In The Know

Canada’s COVID misery rank languishes at 11th, says MLI

Canada remains stuck near the bottom of the Macdonald-Laurier Institute’s COVID Misery Index, ending up at 11th place in this week’s overall combined rankings.

The Index compares 15 peer nations by capturing the impacts on human health in terms of cases, hospitalizations, and deaths (Disease Misery), the government response measures (Response Misery), and the cost in terms of jobs, growth and public finances (Economic Misery). Updated on a weekly basis by Richard Audas, a health statistician at Memorial University of Newfoundland­­­and and designer of the index, it tracks the overall scores throughout the pandemic and analyzes changes over recent weeks.

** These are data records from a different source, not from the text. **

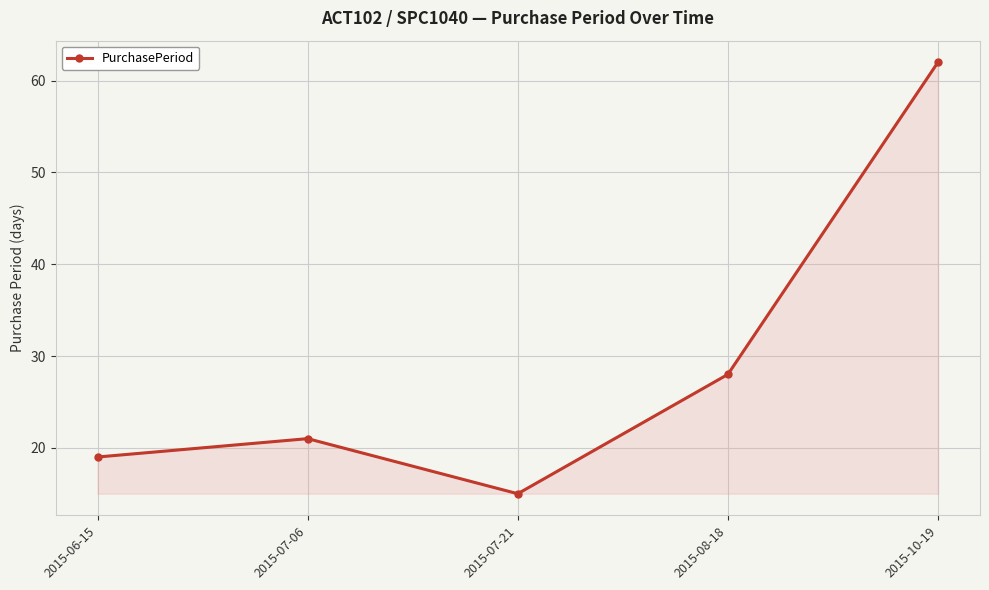

What is the change in value from 2015-07-21 to 2015-08-18?

+13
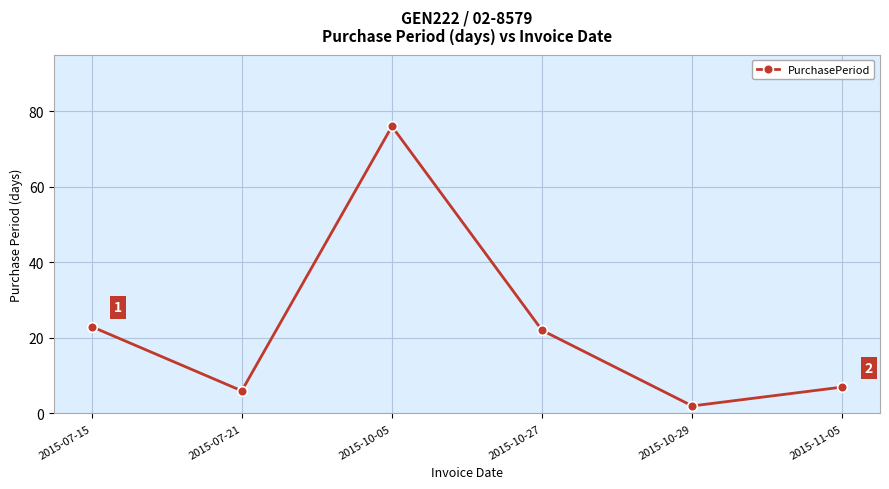

What is the smallest value displayed?

2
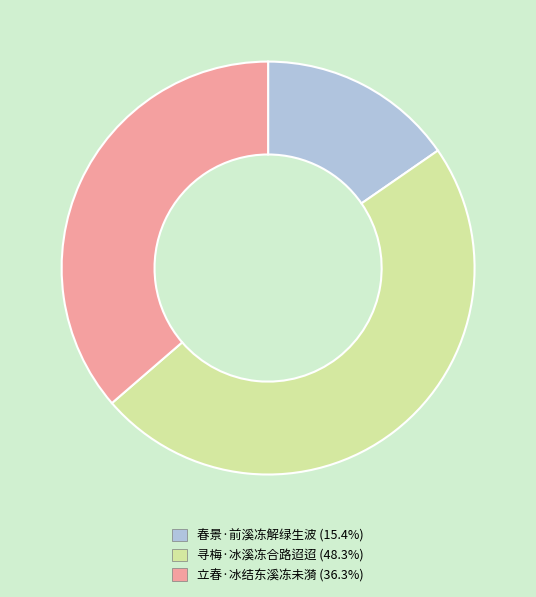

Rank the categories by value from lowest to highest.

春景·前溪冻解绿生波, 立春·冰结东溪冻未漪, 寻梅·冰溪冻合路迢迢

The reason for our sub-par ranking? “Excess deaths (death rates above the norm) from non-COVID causes are a major explanation of Canada’s poor pandemic performance compared to other advanced countries,” he writes. “New variants of COVID-19 could dampen the optimism coming from the roll-out of vaccines.”

The end of the pandemic seems tantalizingly in reach for Canadians, especially with the increasing reports of our southern neighbours getting nearer to normal as America’s vaccine roll-out surges.

But, Audas concludes, “the potential for a slow-down in vaccinations, coupled with rising case numbers, the transmission speed of the disease variants, and populations exhausted by more than a year of economic and social upheaval, may result in a more miserable summer than we hope for.”